## Problem description
Output all of the entries exactly as they are given.

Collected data
------------------------------------------------------------
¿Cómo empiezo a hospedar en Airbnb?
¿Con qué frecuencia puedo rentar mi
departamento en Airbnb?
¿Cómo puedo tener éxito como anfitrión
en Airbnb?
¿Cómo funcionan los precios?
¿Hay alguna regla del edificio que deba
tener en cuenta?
------------------------------------------------------------
## Written solution
¿Cómo empiezo a hospedar en Airbnb?
¿Con qué frecuencia puedo rentar mi
departamento en Airbnb?
¿Cómo puedo tener éxito como anfitrión
en Airbnb?
¿Cómo funcionan los precios?
¿Hay alguna regla del edificio que deba
tener en cuenta?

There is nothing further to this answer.